I struggled mightily with math, until I had a teacher in college who was quite gifted at his task, and I received an unthinkable(for me) B in Calculus. Educators are salesmen, and vice versa. To the extent one can make his product understood, that is the degree to which he succeeds. A salesman achieves a sale, a teacher educates his student. I had a math background chock full of misunderstandings, and poor math grades in high school. And yet, I was still able to comprehend and succeed at Calculus at the college level, and I fully attribute it to the phenomenal skill of this singular professor at Niagara University. What was it about this guy that I remember? 1. An empathetic kindness for his students, he always seemed happy. I believe this has more to do with his life outlook; not a skill set normally taught to educators. 2. Patience and context. Like a good salesman, he made sure that the information was getting through. I have used this experience often in my career when explaining difficult concepts in my industry to customers. 25 years later, I realize how important math is, and am brushing up on it to help with my kids, rather than drift through in a state of confusion. But for me, I think an excellent teacher can make a difference despite one's poor math background.
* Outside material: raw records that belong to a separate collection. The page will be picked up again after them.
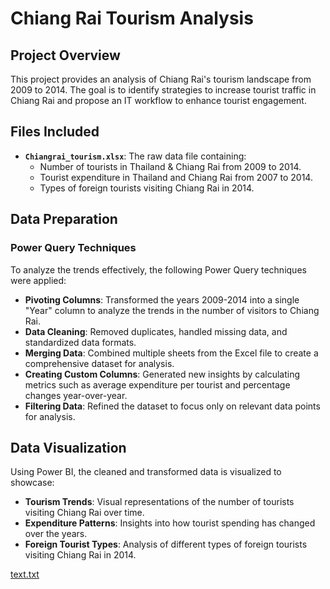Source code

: # Chiang Rai Tourism Analysis

## Project Overview

This project provides an analysis of Chiang Rai's tourism landscape from 2009 to 2014. The goal is to identify strategies to increase tourist traffic in Chiang Rai and propose an IT workflow to enhance tourist engagement.

## Files Included

- **`Chiangrai_tourism.xlsx`**: The raw data file containing:
  - Number of tourists in Thailand & Chiang Rai from 2009 to 2014.
  - Tourist expenditure in Thailand and Chiang Rai from 2007 to 2014.
  - Types of foreign tourists visiting Chiang Rai in 2014.

## Data Preparation

### Power Query Techniques

To analyze the trends effectively, the following Power Query techniques were applied:

- **Pivoting Columns**: Transformed the years 2009-2014 into a single "Year" column to analyze the trends in the number of visitors to Chiang Rai.
- **Data Cleaning**: Removed duplicates, handled missing data, and standardized data formats.
- **Merging Data**: Combined multiple sheets from the Excel file to create a comprehensive dataset for analysis.
- **Creating Custom Columns**: Generated new insights by calculating metrics such as average expenditure per tourist and percentage changes year-over-year.
- **Filtering Data**: Refined the dataset to focus only on relevant data points for analysis.

## Data Visualization

Using Power BI, the cleaned and transformed data is visualized to showcase:

- **Tourism Trends**: Visual representations of the number of tourists visiting Chiang Rai over time.
- **Expenditure Patterns**: Insights into how tourist spending has changed over the years.
- **Foreign Tourist Types**: Analysis of different types of foreign tourists visiting Chiang Rai in 2014.

[text.txt](https://github.com/user-attachments/files/16924251/text.txt)
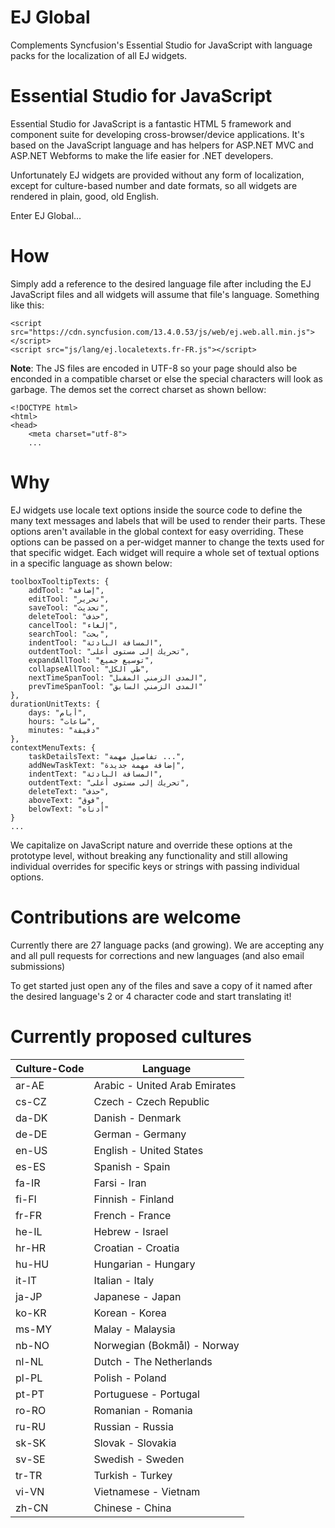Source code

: EJ Global
============

Complements Syncfusion's Essential Studio for JavaScript with language packs for 
the localization of all EJ widgets.

Essential Studio for JavaScript
========

Essential Studio for JavaScript is a fantastic HTML 5 framework and component suite 
for developing cross-browser/device applications. It's based on the JavaScript 
language and has helpers for ASP.NET MVC and ASP.NET Webforms to make the life easier 
for .NET developers.

Unfortunately EJ widgets are provided without any form of localization,
except for culture-based number and date formats, so all widgets are rendered 
in plain, good, old English.

Enter EJ Global...

How
===

Simply add a reference to the desired language file after including the EJ
JavaScript files and all widgets will assume that file's language. Something
like this: 

    <script src="https://cdn.syncfusion.com/13.4.0.53/js/web/ej.web.all.min.js"></script>
	<script src="js/lang/ej.localetexts.fr-FR.js"></script>
    
**Note**: The JS files are encoded in UTF-8 so your page should also be enconded
in a compatible charset or else the special characters will look as garbage.
The demos set the correct charset as shown bellow:

    <!DOCTYPE html>
    <html>
    <head>
        <meta charset="utf-8"> 
        ...   

Why
===

EJ widgets use locale text options inside the source code to define the 
many text messages and labels that will be used to render their parts. These 
options aren't available in the global context for easy overriding. These options
can be passed on a per-widget manner to change the texts used for that specific 
widget. Each widget will require a whole set of textual options in a specific 
language as shown below:

    toolboxTooltipTexts: {
        addTool: "إضافة",
        editTool: "تحرير",
        saveTool: "تحديث",
        deleteTool: "حذف",
        cancelTool: "إلغاء",
        searchTool: "بحث",
        indentTool: "المسافة البادئة",
        outdentTool: "تحريك إلى مستوى أعلى",
        expandAllTool: "توسيع جميع",
        collapseAllTool: "طي الكل",
        nextTimeSpanTool: "المدى الزمني المقبل",
        prevTimeSpanTool: "المدى الزمني السابق"
    },
    durationUnitTexts: {
        days: "أيام",
        hours: "ساعات",
        minutes: "دقيقة"
    },
    contextMenuTexts: {
        taskDetailsText: "تفاصيل مهمة ...",
        addNewTaskText: "إضافة مهمة جديدة",
        indentText: "المسافة البادئة",
        outdentText: "تحريك إلى مستوى أعلى",
        deleteText: "حذف",
        aboveText: "فوق",
        belowText: "أدناه"
    }
    ...

We capitalize on JavaScript nature and override these options at the prototype 
level, without breaking any functionality and still allowing individual overrides 
for specific keys or strings with passing individual options.      

Contributions are welcome
=========================

Currently there are 27 language packs (and growing). We are accepting any and 
all pull requests for corrections and new languages (and also email submissions)

To get started just open any of the files and save a copy of it named after the 
desired language's 2 or 4 character code and start translating it! 

Currently proposed cultures
===========================

| Culture-Code | Language                       |
| ------------ | ------------------------------ |
| ar-AE        | Arabic - United Arab Emirates  |
| cs-CZ        | Czech - Czech Republic         |
| da-DK        | Danish - Denmark               |
| de-DE        | German - Germany               |
| en-US        | English - United States        |
| es-ES        | Spanish - Spain                |
| fa-IR        | Farsi - Iran                   |
| fi-FI        | Finnish - Finland              |
| fr-FR        | French - France                |
| he-IL        | Hebrew - Israel                |
| hr-HR        | Croatian - Croatia             |
| hu-HU        | Hungarian - Hungary            |
| it-IT        | Italian - Italy                |
| ja-JP        | Japanese - Japan               |
| ko-KR        | Korean - Korea                 |
| ms-MY        | Malay - Malaysia               |
| nb-NO        | Norwegian (Bokmål) - Norway    |
| nl-NL        | Dutch - The Netherlands        |
| pl-PL        | Polish - Poland                |
| pt-PT        | Portuguese - Portugal          |
| ro-RO        | Romanian - Romania             |
| ru-RU        | Russian - Russia               |
| sk-SK        | Slovak - Slovakia              |
| sv-SE        | Swedish - Sweden               |
| tr-TR        | Turkish - Turkey               |
| vi-VN        | Vietnamese - Vietnam           |
| zh-CN        | Chinese - China                |

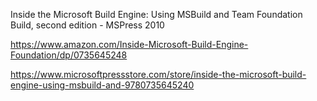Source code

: Inside the Microsoft Build Engine: Using MSBuild and Team Foundation Build, second edition - MSPress 2010

https://www.amazon.com/Inside-Microsoft-Build-Engine-Foundation/dp/0735645248

https://www.microsoftpressstore.com/store/inside-the-microsoft-build-engine-using-msbuild-and-9780735645240
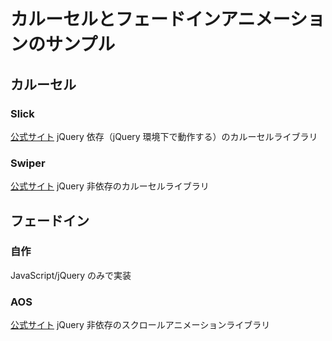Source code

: # カルーセルとフェードインアニメーションのサンプル

## カルーセル

### Slick

[公式サイト](https://kenwheeler.github.io/slick/)
jQuery 依存（jQuery 環境下で動作する）のカルーセルライブラリ

### Swiper

[公式サイト](https://swiperjs.com/)
jQuery 非依存のカルーセルライブラリ

## フェードイン

### 自作

JavaScript/jQuery のみで実装

### AOS

[公式サイト](https://michalsnik.github.io/aos/)
jQuery 非依存のスクロールアニメーションライブラリ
Advanced mathematics can be difficult to comprehend because most of it cannot be based on the typical way in which people reason in everyday life. For the most part, people are used to extrapolating based on what they observe to be true. Math, on the other hand, is all about making "stereotypes" about things, and making sure that you don't make a wrong stereotype. In a science like physics, you usually use theory to predict results, and then test the results to see if the theory is accurate. In math, you must always be right, and you cannot make a false prediction. Because of this, it is important for mathmaticians to rigorously define all the terms that they use in an unambiguous way, sometimes in ways which aren't what your own intuition would tell you. It is somewhat offputting to use the various assumptions of math without knowing why they are chosen to be what they are.